- Extrait choisi
Gaetano Persechini
Un chemin à partager
(Pour Thierry Metz. Texte paru dans le numéro 56 de la revue Diérèse)
Mouvement de la lumière qui accompagne le regard. Clarté sur les cimes. Vibrations et sensations colorées. Souffle de vie entre ciel et terre.
L’écriture est une respiration. Offrande.
La main qui façonne et bâtit, accueille. Force et douceur mêlées. Elle nous entraîne vers ce qu’on ne sait plus voir.
Révélation. Dévoilement.
Au cours d’un voyage au coeur du pays natal dans le sud de l’Italie, j’emmène avec moi quelques petits livres de Thierry Metz.

- Consigne A
Dans l'extrait choisi, relevez tous les verbes conjugués dont le sujet est « La main » ou le pronom « Elle » qui la reprend.
- Consigne B
Prélevez dans l'extrait choisi le passage qui va de « L’écriture est une » à « sait plus voir. », sans y changer un seul mot.

- Entrées fournies

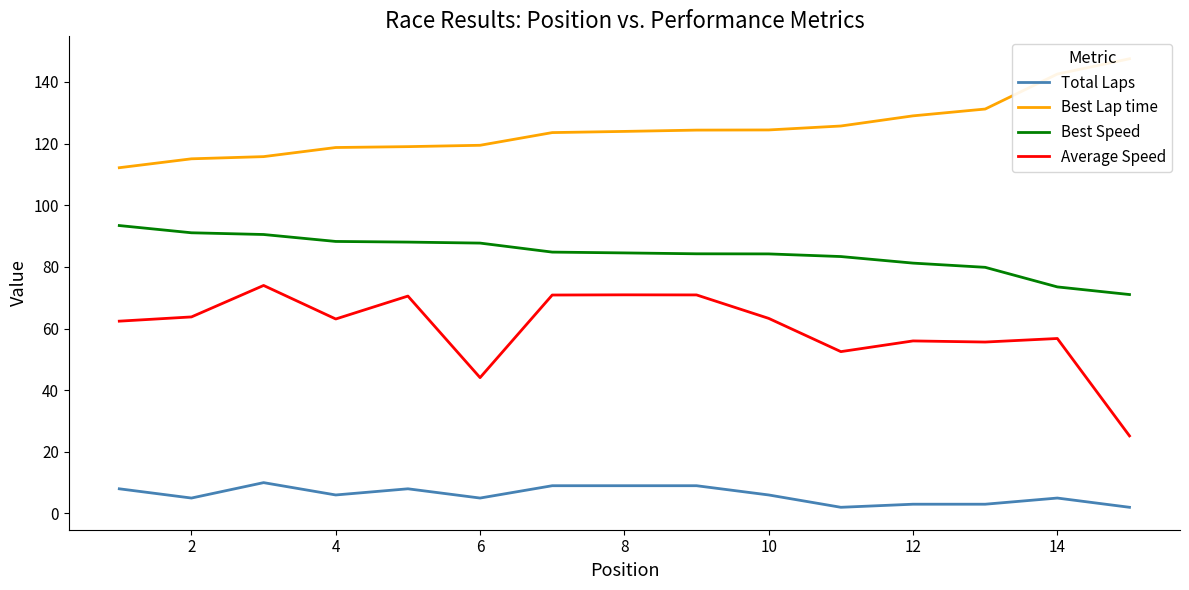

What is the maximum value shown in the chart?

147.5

...

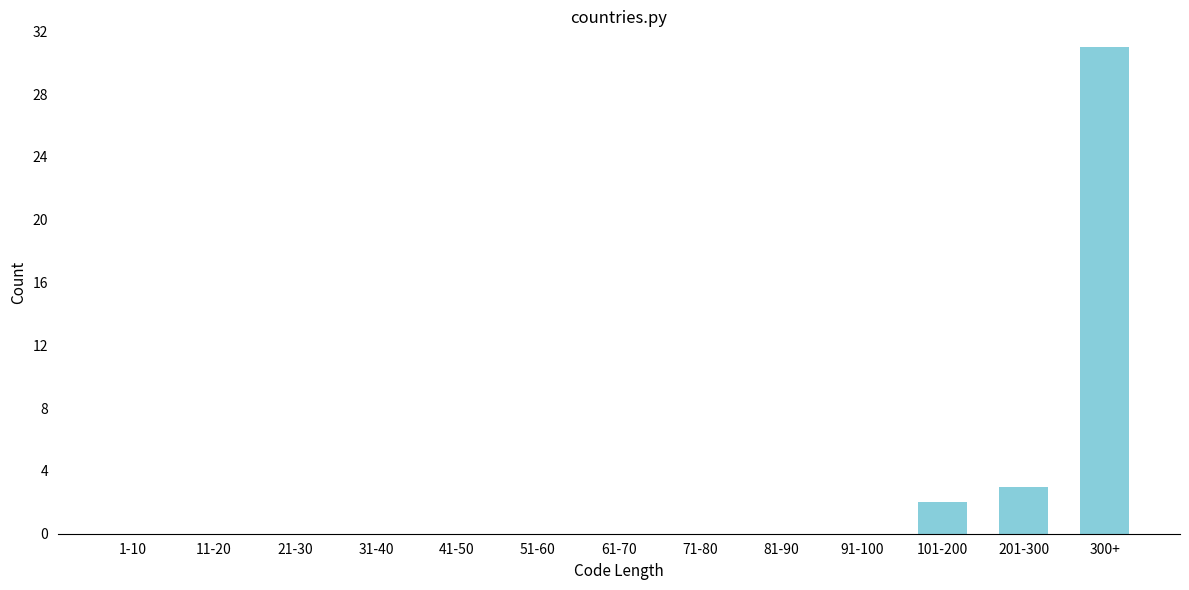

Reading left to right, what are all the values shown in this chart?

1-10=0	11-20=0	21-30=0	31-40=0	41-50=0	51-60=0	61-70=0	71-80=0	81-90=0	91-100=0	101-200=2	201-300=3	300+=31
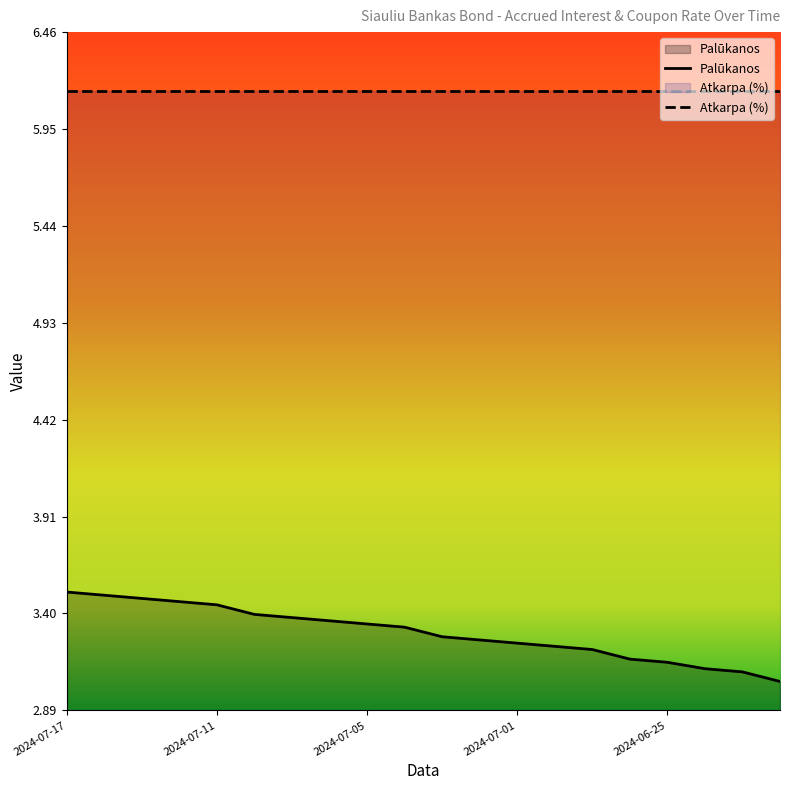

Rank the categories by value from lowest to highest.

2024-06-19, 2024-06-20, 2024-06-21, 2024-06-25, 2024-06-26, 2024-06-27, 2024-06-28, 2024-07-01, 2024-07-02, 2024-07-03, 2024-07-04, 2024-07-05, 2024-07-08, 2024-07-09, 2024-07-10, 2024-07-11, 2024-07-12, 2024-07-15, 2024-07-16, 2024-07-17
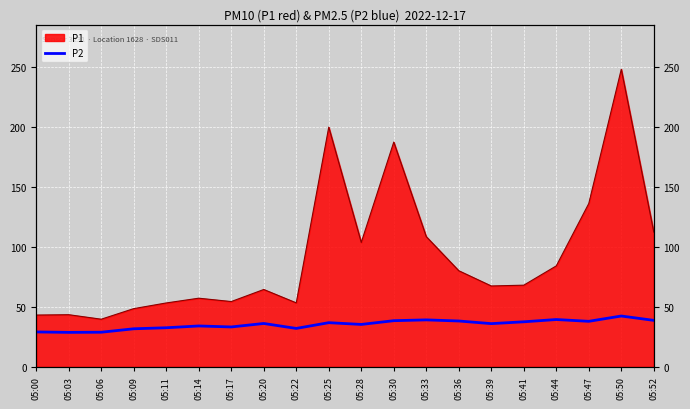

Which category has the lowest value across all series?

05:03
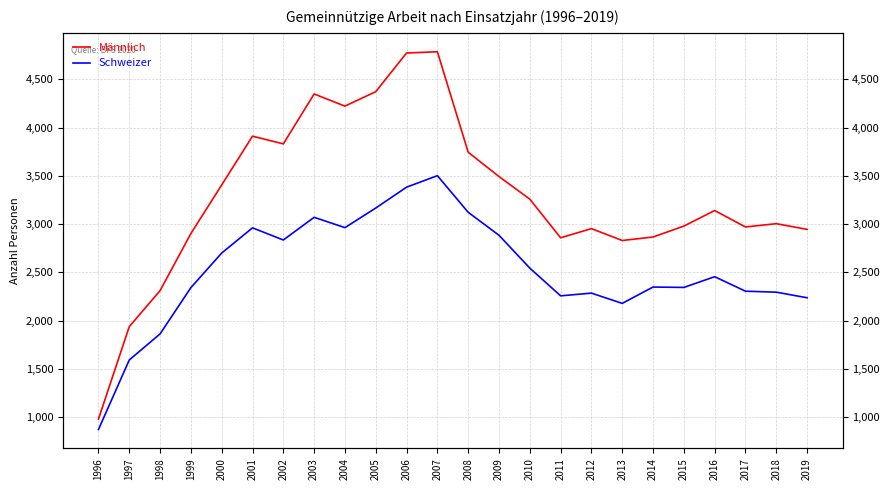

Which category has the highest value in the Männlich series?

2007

* * *

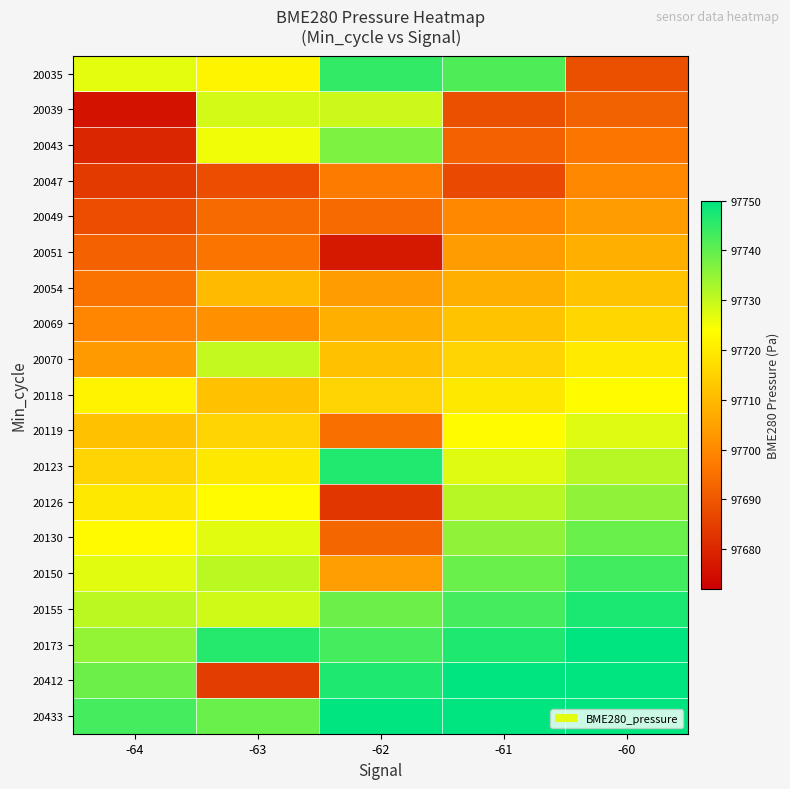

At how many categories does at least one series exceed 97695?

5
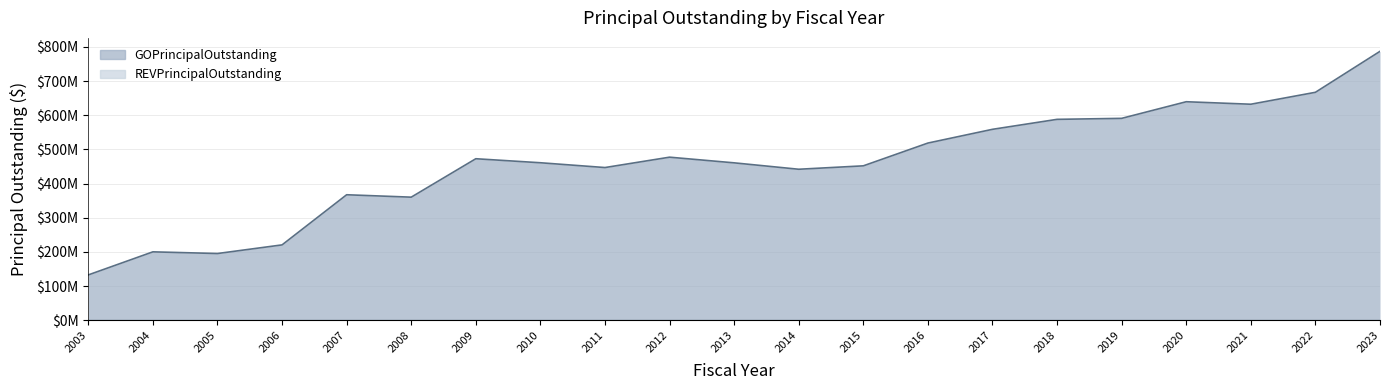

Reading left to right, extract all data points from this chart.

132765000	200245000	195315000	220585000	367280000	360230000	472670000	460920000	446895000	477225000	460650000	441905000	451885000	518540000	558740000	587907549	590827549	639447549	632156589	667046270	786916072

- Corrigé A
façonne, bâtit, accueille, entraîne

- Corrigé B
L’écriture est une respiration. Offrande.
La main qui façonne et bâtit, accueille. Force et douceur mêlées. Elle nous entraîne vers ce qu’on ne sait plus voir.